Franky Samperante, Direktur PUSAKA

Fokus dan minat perhatian dari program PUSAKA adalah mendukung gerakan masyarakat adat di Indonesia. Kebanyakan  masyarakat adat berdiam dan hidup di sekitar kawasan hutan dan pesisir pantai. Mereka menjadi sasaran proyek-proyek sosial dan kemiskinan. Kekayaan alam dan tanah mereka dirampas dan dieskploitasi untuk dan atas nama pembangunan. Masyarakat adat telah mengalami ketidakadilan, kekerasan, kriminalisasi, diskriminasi dan marginalisasi dalam mempertahankan hak-haknya. 

Semenjak tahun 2009, PUSAKA bekerja di dua daerah yang mempunyai status daerah otonomi khusus (Otsus), yakni: Aceh dan Papua. Dalam sejarah politik Indonesia, dua daerah yang memiliki kekayaan alam ini seringkali terlibat konflik dengan pemerintah yang berkuasa, utamanya pada era pemerintahan Orde Baru. Operasi dan pendekatan militer terjadi bertahun-tahun terkesan ‘sah’, dilakukan untuk mengamankan kepentingan pemodal maupun atas nama menumpas gerakan separatisme. Puluhan ribu korban tewas di kedua tempat. Masyarakat trauma dan kecewa atas ketidakadilan, kekerasan, kemiskinan dan peminggiran yang mereka alami. 

Meskipun sudah menyandang status daerah Otsus, tidak serta merta konflik menjadi surut.  Perubahan sosial terjadi dan kesejahteraan masyarakat mengalami peningkatan berarti. Desentralisasi kewenangan diikuti dengan perpindahan permasalahan dari pemerintah pusat ke daerah.

Di Aceh, misalnya, pemerintah daerah menerbitkan ijin lokasi untuk perkebunan sawit kepada perusahaan PT. Fajar Bajuri dan PT. Inti Makmur Sawita pada kawasan hutan di kampung-kampung yang ada di Mukim Lhok Kruet, Panga, Krueng Beukah dan Teunom, Aceh Jaya. Tidak ada proses perundingan dan pengambilan kesepakatan. Di Mukim Lamloeut, Aceh Besar, perusahaan tambang biji besi PT. Tambang Indrapuri Raya, yang dioperatori oleh mantan ‘kombatan’ GAM, menambang di kawasan hutan yang telah ditetapkan pemerintah Aceh sebagai kawasan strategis untuk proyek REDD+ (Pengurangan Emisi dari Deforestasi dan Degradasi Hutan).
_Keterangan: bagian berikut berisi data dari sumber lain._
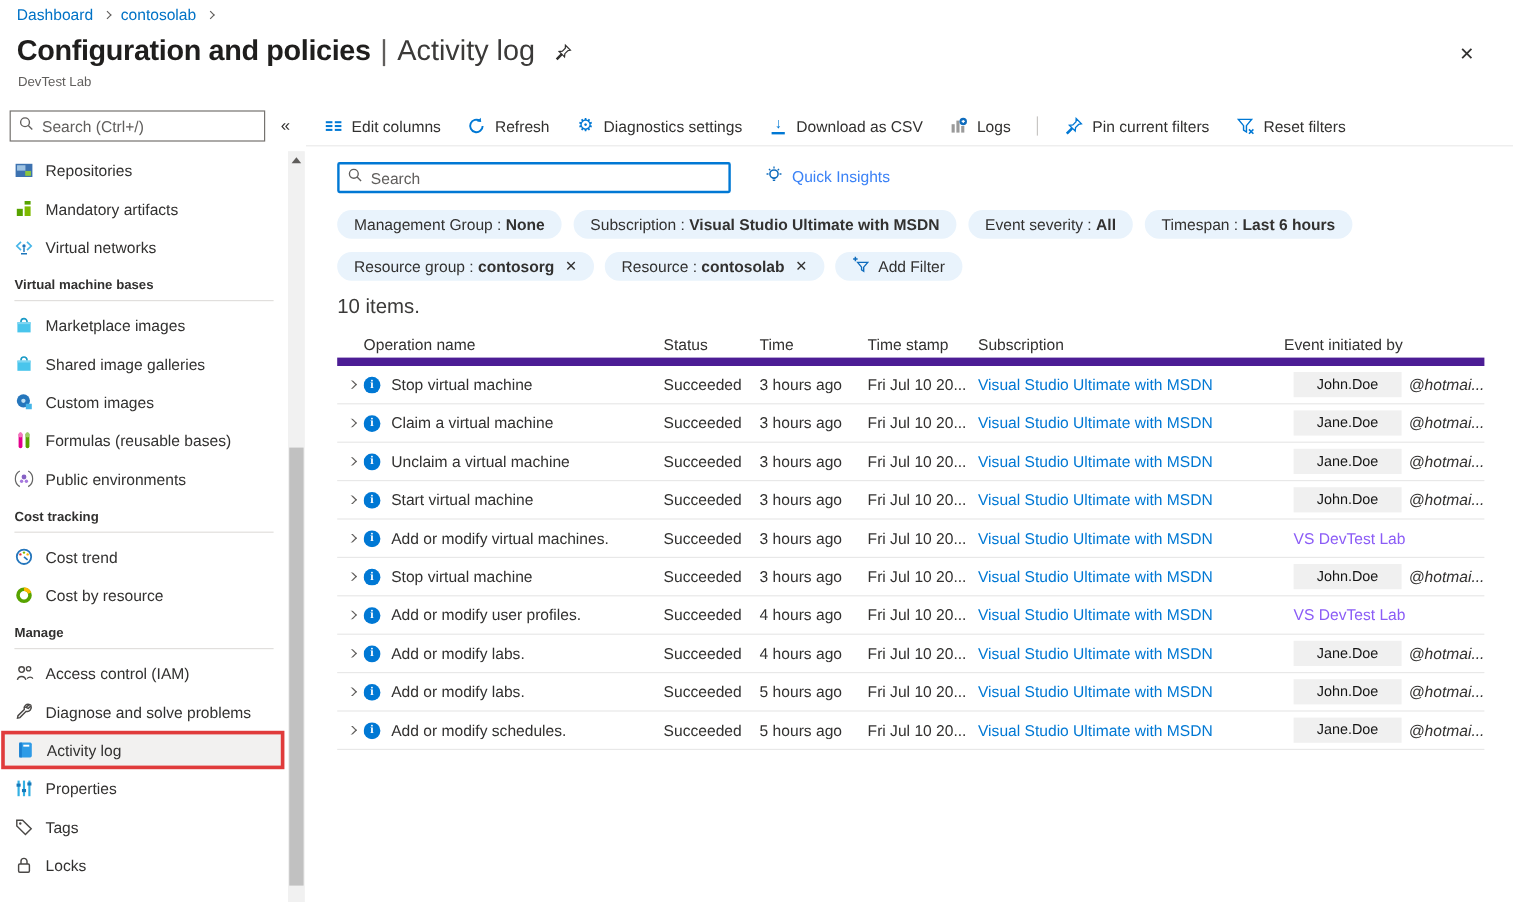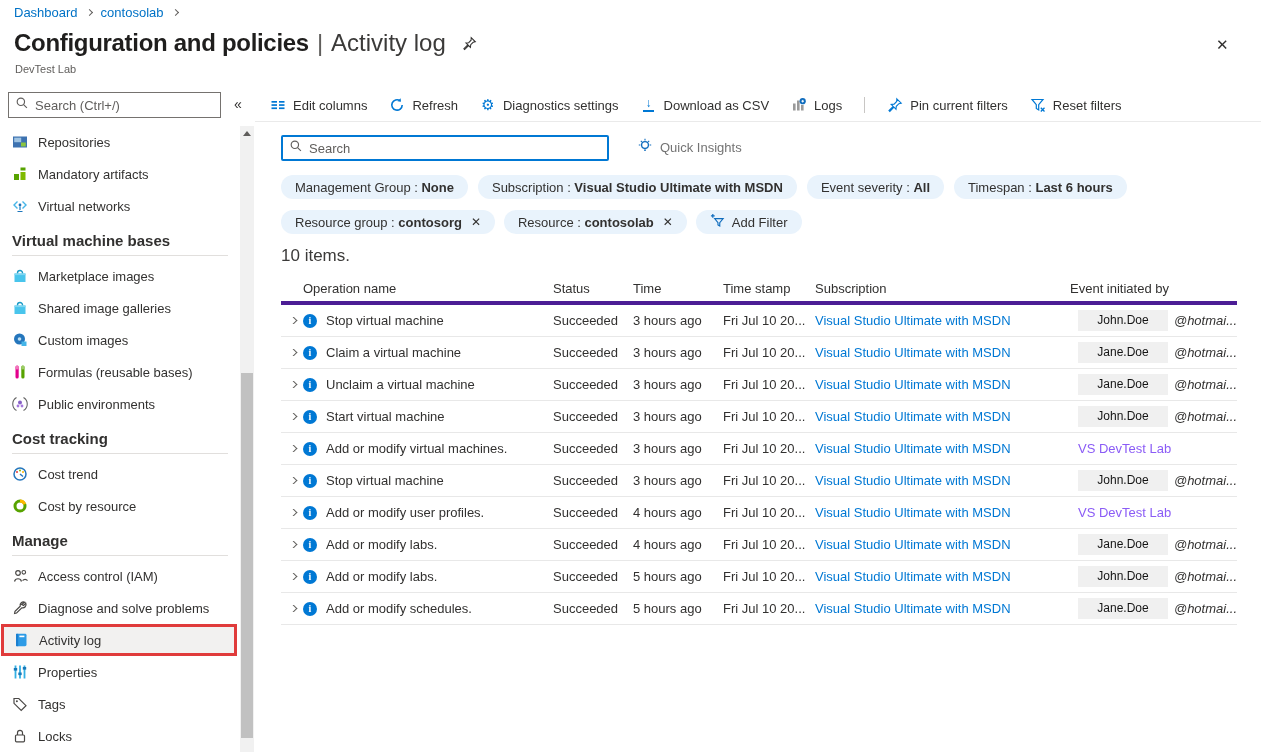"Quick Insights" .quick-insights { color: #737373 -> #3b82f6 }
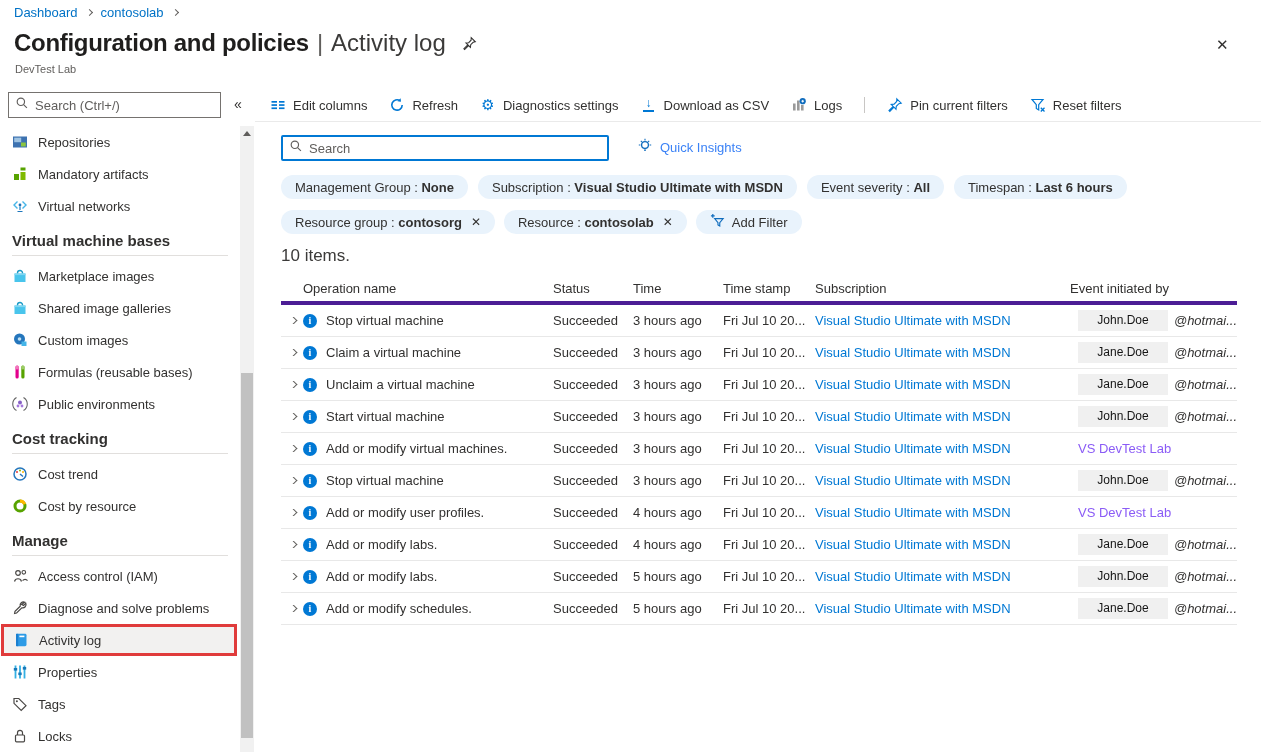"Virtual machine bases" .nav-header { font-size: 15px -> 11px }
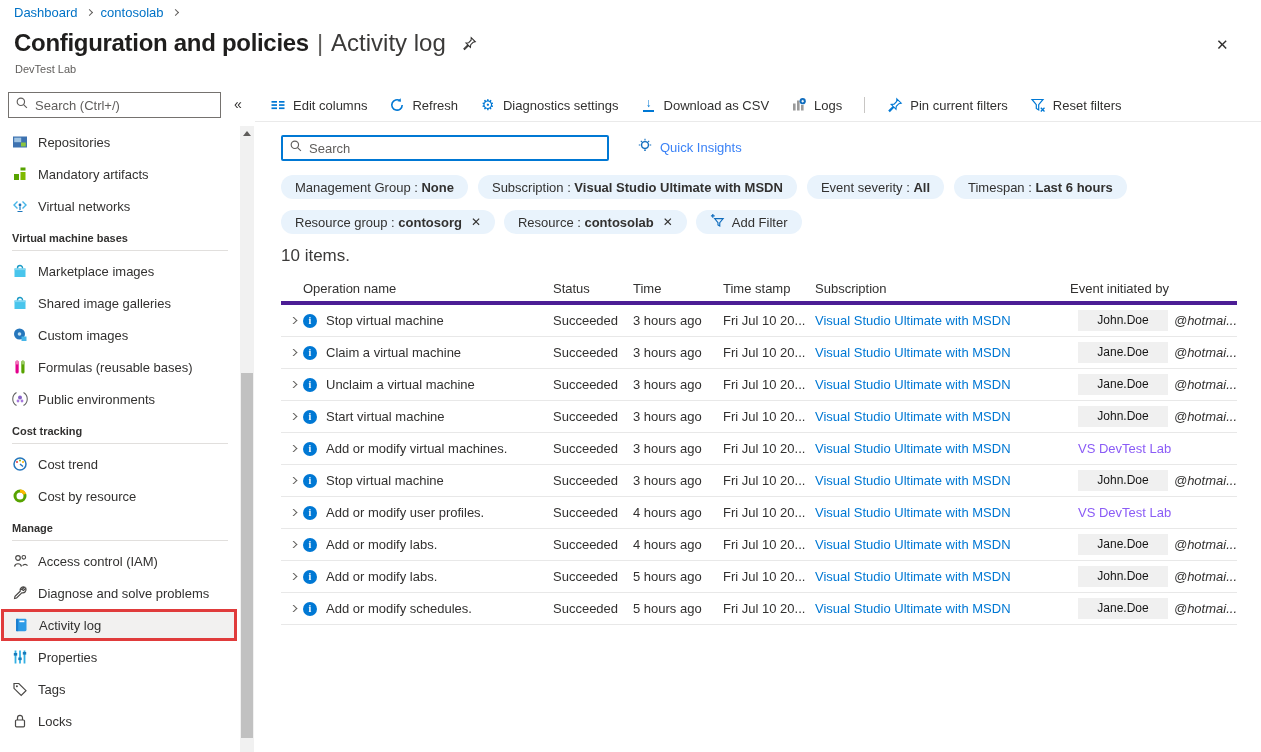"Operation name" .thead { border-bottom: 4px solid #4c1d95 -> 7px solid #4c1d95 }
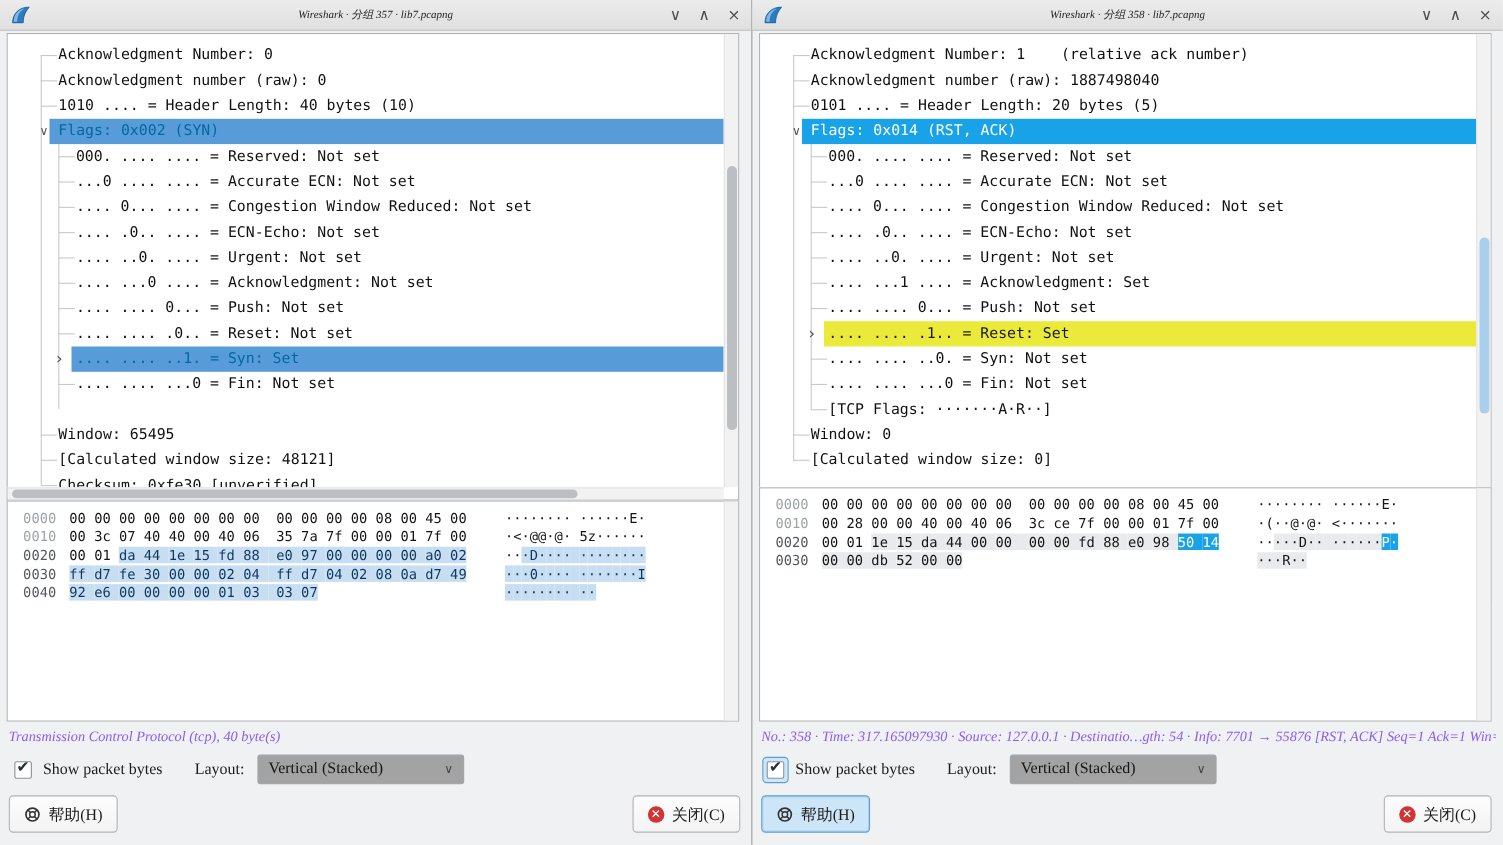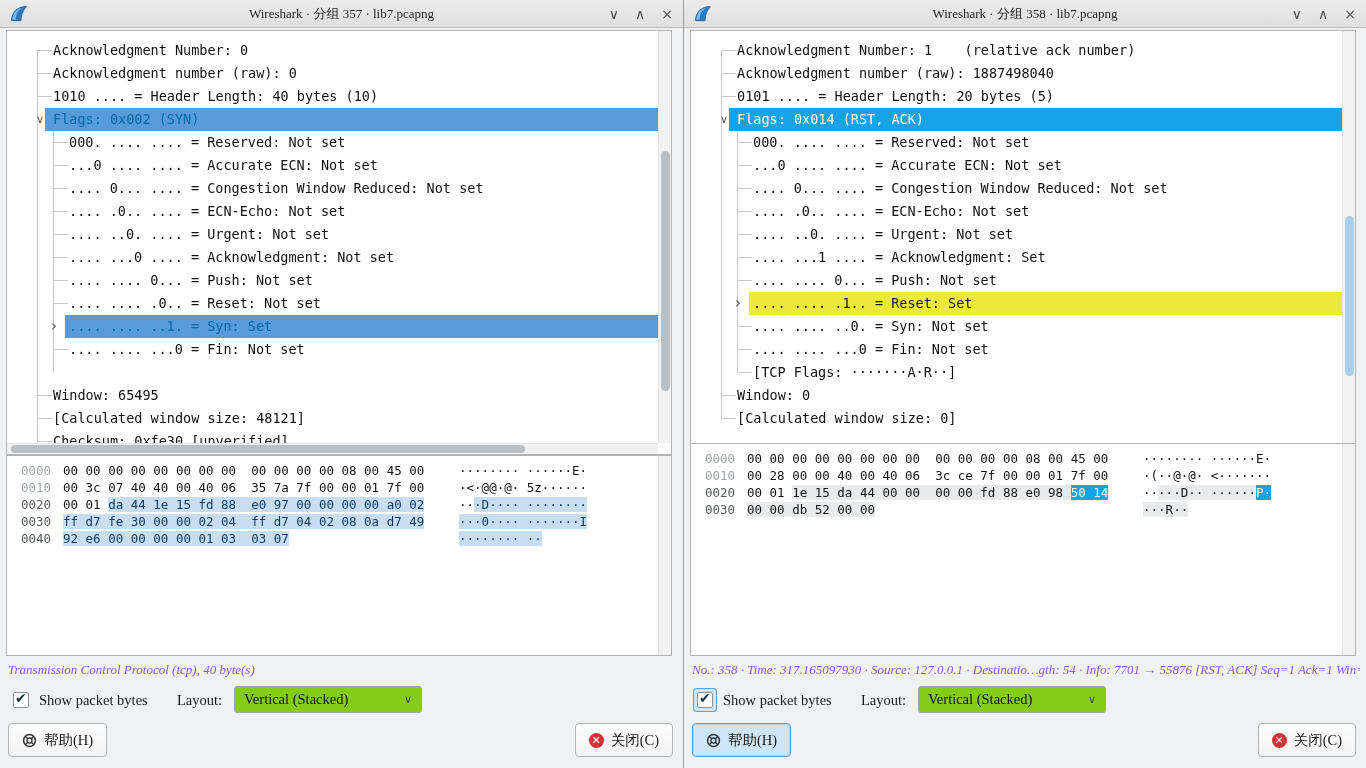"Wireshark · 分组 357 ·" .title { font-size: 13px -> 10px; font-style: none -> italic }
PUSAKA bekerjasama dengan YRBI (Yayasan Rumpun Bambu Indonesia) dan  MDPM (Majelis Due Pakat Mukim) Aceh Besar mengorganisasikan dan membicarakan dengan masyarakat dan pimpinan Imeum Mukim[1] tentang permasalahan dan hak-hak mereka, merumuskan upaya yang dilakukan dalam memulihkan dan menguatkan hak-hak atas tanah dan otoritas Imeum Mukim.

Rendahnya komitmen pengakuan dan perlindungan pemerintah terhadap hak-hak masyarakat atas tanah dan kekayaan alam, membuat masyarakat khawatir kehilangan hak-hak mereka. Reaksi mereka bersikap pasrah saja, atau sebaliknya, melawan. Hal ini menjadi tantangan sendiri dalam kerja pengorganisasian yang lebih sistematis di Aceh.

 

FPIC atau Padiatapa[2]

Pada bulan September 2007, diumumkan Deklarasi Perserikatan Bangsa Bangsa (PBB) tentang hak-hak masyarakat adat (UNDRIP). Ketentuan tentang hak FPIC (Free Prior and Informed Consent) atau Padiatapa dalam UNDRIP yang menyebutkan bahwa masyarakat adat mempunyai hak menentukan sikap dalam  setiap kebijakan dan proyek pembangunan, telah mengundang banyak perhatian dan memberikan ‘amunisi’ kekuatan bagi gerakan masyarakat adat dan orang kampung. Pekerjaan advokasi dan peningkatan kapasitas berhubungan dengan prinsip dan hak FPIC maupun penerapannya, telah mengantar PUSAKA keliling ke beberapa daerah di Tanah Papua.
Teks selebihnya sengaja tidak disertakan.